A thousand years ago, the Church's ability to incorporate the ancient rituals into the new religion
aided the successful spread of Christianity in Europe.
The three-day-long mid-spring and mid-fall celebrations of the ancient Celts, the two most important holidays in their calendar,
partly survive today as Easter ("Eostre" being the Anglo-Saxon goddess of the dawn), and All Saints and All Souls Days.
The Celts call this time "Samhain"--the end of the "light half" of the year and the start of the "dark half".
The spirits are free to mix with the living, and the people would celebrate the lives of those who passed on before.
Just last night many communities had children walking around the neighborhood dressed as spirits, playfully re-creating
this mixing of the spirits of the dead in the land of the living.
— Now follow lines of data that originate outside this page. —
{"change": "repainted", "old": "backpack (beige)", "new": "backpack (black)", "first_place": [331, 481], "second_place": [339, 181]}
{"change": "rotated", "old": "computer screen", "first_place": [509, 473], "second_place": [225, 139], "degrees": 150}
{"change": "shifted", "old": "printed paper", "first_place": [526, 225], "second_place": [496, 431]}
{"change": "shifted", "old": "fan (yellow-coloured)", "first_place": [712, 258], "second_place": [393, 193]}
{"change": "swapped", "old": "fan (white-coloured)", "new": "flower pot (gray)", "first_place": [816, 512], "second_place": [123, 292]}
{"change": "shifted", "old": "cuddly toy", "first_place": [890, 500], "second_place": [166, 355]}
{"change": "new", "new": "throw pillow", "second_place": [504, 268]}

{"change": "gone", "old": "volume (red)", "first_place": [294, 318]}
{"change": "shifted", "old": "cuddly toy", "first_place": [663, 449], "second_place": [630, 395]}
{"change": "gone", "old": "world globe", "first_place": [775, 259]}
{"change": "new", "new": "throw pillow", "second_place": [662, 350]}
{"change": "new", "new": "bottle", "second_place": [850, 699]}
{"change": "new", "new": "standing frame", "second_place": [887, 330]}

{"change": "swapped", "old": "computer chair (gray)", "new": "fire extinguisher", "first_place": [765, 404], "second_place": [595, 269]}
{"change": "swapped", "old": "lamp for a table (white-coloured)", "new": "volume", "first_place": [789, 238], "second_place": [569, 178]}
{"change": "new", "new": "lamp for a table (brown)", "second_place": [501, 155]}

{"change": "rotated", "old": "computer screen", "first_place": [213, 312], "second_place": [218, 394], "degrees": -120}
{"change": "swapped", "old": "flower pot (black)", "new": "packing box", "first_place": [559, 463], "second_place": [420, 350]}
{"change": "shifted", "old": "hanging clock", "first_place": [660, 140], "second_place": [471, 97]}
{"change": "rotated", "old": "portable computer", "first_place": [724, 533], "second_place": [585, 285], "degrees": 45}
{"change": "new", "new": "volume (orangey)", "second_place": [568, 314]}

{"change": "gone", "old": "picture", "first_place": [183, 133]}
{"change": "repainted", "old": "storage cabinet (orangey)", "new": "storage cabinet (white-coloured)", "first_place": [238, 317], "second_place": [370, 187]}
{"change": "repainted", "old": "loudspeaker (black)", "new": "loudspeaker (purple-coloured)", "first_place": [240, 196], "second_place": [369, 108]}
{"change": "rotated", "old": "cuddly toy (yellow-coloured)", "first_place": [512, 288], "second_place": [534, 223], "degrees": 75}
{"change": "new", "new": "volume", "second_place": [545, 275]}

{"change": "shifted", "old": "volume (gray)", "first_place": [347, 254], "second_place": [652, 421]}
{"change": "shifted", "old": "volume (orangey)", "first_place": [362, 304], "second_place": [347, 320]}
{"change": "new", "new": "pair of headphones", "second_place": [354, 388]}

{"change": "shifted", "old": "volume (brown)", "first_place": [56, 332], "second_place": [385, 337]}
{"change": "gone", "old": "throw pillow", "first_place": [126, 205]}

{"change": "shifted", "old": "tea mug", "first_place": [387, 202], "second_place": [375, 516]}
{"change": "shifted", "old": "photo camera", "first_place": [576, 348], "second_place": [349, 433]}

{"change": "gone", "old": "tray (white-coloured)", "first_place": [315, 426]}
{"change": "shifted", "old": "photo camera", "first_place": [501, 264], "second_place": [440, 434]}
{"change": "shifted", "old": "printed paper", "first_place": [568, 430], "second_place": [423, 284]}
Mexican culture has taken this a step farther; Dia de Los Meurtos is celebrated November 1 and 2.
This celebration may have roots in ancient mesoamerican culture.
Graves are decorated, and stories are told.
Some of these are stories of family and friends and the good things they did when they were alive.
As Octavio Paz has written:
   "The word death is not pronounced in New York, in Paris, in London, because it burns the lips.  
   The Mexican, in contrast, is familiar with death, jokes about it caresses it, sleeps with it, celebrates it;
   it is one of his favorite toys and his most steadfast love.  
   True, there is perhaps as much fear in his attitude as in that of others, but at least death is not hidden away:  
   he looks at it face to face, with impatience, disdain or irony."

Our Western tradition is to focus our memories of those who have died in the time just after their death.
This is entirely appropriate, and is an important part of the grieving process.
But it is also important to remember those who have died at other times, for as we remember them they still live in our hearts.

This past Sunday in my RL church we took some time during the service to remember those who have died.
Not just in the past year--perhaps it has been too soon--but also those who have been gone for some time.
Let's take a few minutes to think about someone who has touched us, and we haven't thought about for some time.

It's is also a tradition in my church to say out loud the names of those who are still alive in our hearts.
If you feel comfortable, please share the name of a few people who still fill you with joy though they are not here.
You can add a line or two--barely enough space I'm sure--to explain one thing that makes them make you still feel special.